In 1979, "The Progressive" magazine tried to publish an article containing technical information on H-bomb design. The government claimed publication of the would result in "grave, direct, immediate and irreparable harm to the national security of the United States." After six months of legal maneuvering, the magazine published it. In 1971, the government tried to prevent "The New York Times" from publishing "The Pentagon Papers." The Supreme Court promptly voted 6-3 to reject the government's censorship attempt, with Chief Justice Warren Burger declaring that "prior restraints on speech and publication are the most serious and least tolerable infringement on First Amendment rights."

Welcome to 21st century America, where the profits of the major record labels, movie houses, and publishing companies are more important than First Amendment rights or nuclear weapons information. (The more you look at the problem, the weirder it becomes. "The New York Times" has the legal right to publish secret government documents, unless they are protected by a digital copy-protection scheme, in which case publishing them would lead to an FBI raid.)

In many ways, the entertainment industry's tactics are similar to the NSA's during their long war against cryptography and cryptographic information. Until the late 1990s, the NSA used the threat of national security to prevent the dissemination of encryption technologies. When they could, they blocked the publication and dissemination of cryptographic information. When that failed, they concentrated on products, using both legal and illegal methods to block encryption software.
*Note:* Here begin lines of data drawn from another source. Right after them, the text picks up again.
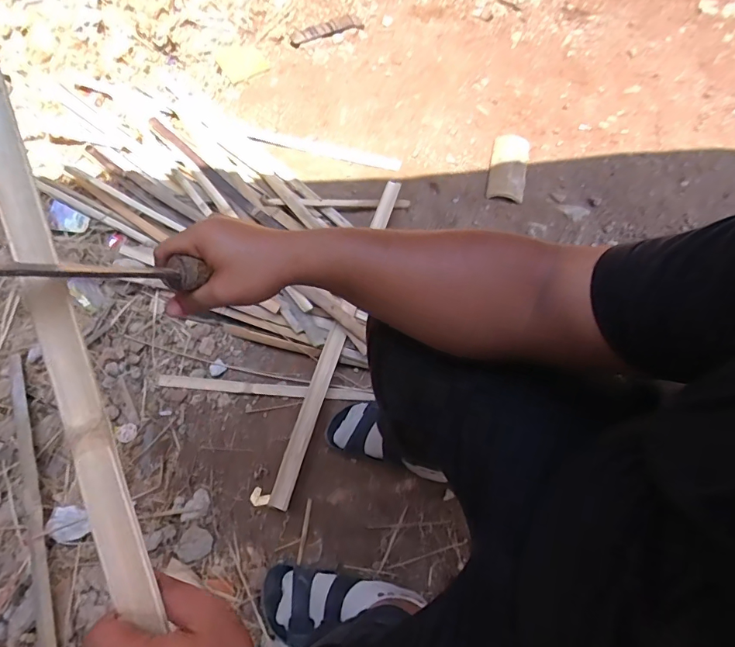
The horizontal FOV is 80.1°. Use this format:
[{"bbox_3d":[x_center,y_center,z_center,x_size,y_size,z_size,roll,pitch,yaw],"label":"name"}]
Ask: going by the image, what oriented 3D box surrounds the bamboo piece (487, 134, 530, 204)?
[{"bbox_3d":[0.342,-0.372,1.057,0.094,0.039,0.166,12,65,9],"label":"bamboo piece"}]

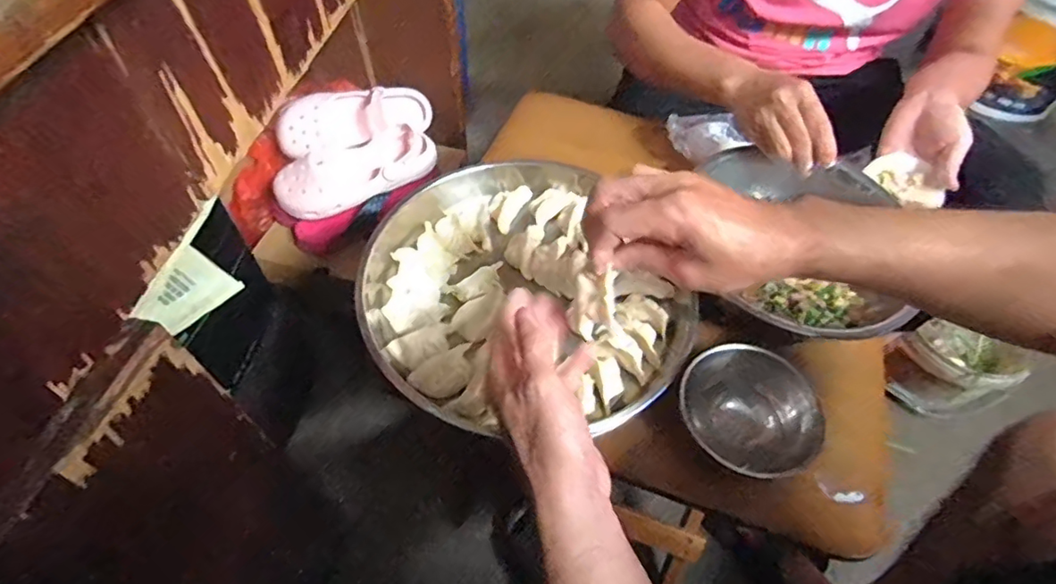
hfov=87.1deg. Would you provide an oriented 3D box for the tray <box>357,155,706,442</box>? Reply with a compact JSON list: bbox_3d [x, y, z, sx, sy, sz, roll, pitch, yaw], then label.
[{"bbox_3d":[-0.008,-0.007,0.554,0.306,0.049,0.329,-24,60,-18],"label":"tray"}]

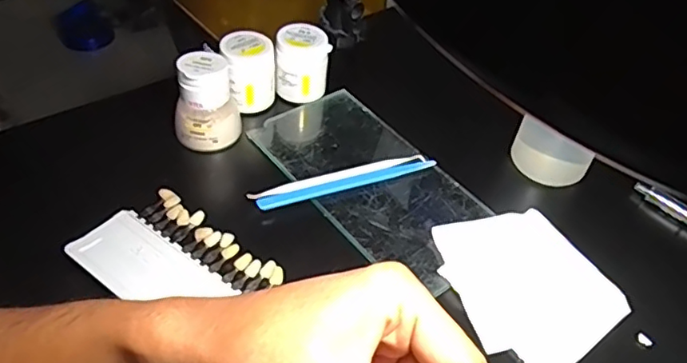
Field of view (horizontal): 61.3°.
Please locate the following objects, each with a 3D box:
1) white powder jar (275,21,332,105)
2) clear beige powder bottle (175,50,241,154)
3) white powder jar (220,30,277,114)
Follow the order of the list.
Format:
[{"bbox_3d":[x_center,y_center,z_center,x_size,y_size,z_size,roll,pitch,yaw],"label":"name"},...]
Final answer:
[{"bbox_3d":[-0.035,-0.100,0.492,0.044,0.053,0.043,0,46,-6],"label":"white powder jar"},{"bbox_3d":[-0.102,-0.061,0.437,0.043,0.063,0.039,5,46,-1],"label":"clear beige powder bottle"},{"bbox_3d":[-0.077,-0.089,0.475,0.040,0.054,0.037,3,46,-3],"label":"white powder jar"}]

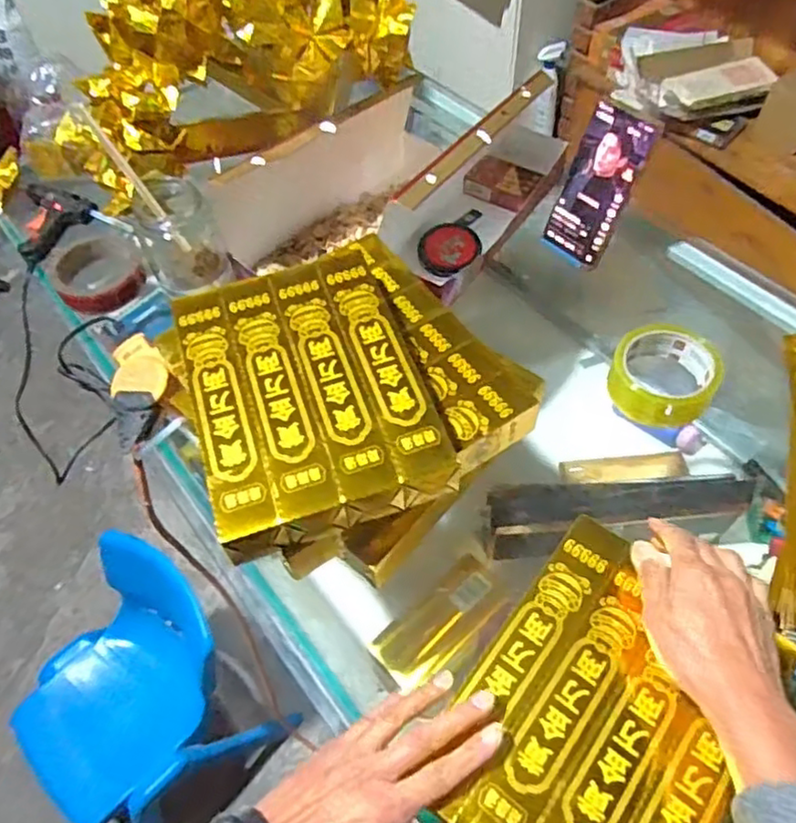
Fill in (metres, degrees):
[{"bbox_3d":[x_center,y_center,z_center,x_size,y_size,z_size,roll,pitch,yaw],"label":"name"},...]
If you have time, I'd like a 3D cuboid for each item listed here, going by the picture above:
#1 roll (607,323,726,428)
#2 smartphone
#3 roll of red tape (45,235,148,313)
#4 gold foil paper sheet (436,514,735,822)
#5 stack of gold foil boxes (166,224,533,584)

Many people believe the NSA's primary rubric, export controls, would not stand up to a constitutional challenge, but it was never tested. It wasn't until the Internet made cryptography ubiquitous that the NSA eventually gave up.

During those years I was often asked about the NSA's strategy. Wasn't it doomed to fail? Yes, eventually. But for the NSA, every day they could delay the failure was another day of victory. Maybe the export control regulations (they were never laws) were unconstitutional. Maybe preventing publication of this and that was prior restraint. Maybe pressuring companies to install back doors into their software was illegal. But if it worked for a while, who cares? The NSA was fighting a holding action, and they knew it.

The entertainment industry is behaving the same way. The DMCA is unconstitutional, but they don't care. Until it's ruled unconstitutional, they've won. The charges against Sklyarov won't stick, but the chilling effect it will have on other researchers will. If they can scare software companies, ISPs, programmers, and T-shirt manufacturers (Hollywood has sued CopyLeft for publishing the DeCSS code on a T-shirt) into submission, they've won for another day. The entertainment industry is fighting a holding action, and fear, uncertainty, and doubt are their weapons. We need to win this, and we need to win it quickly. Please support those who are fighting these cases in the courts: the EFF and others. Every day we don't win is a loss.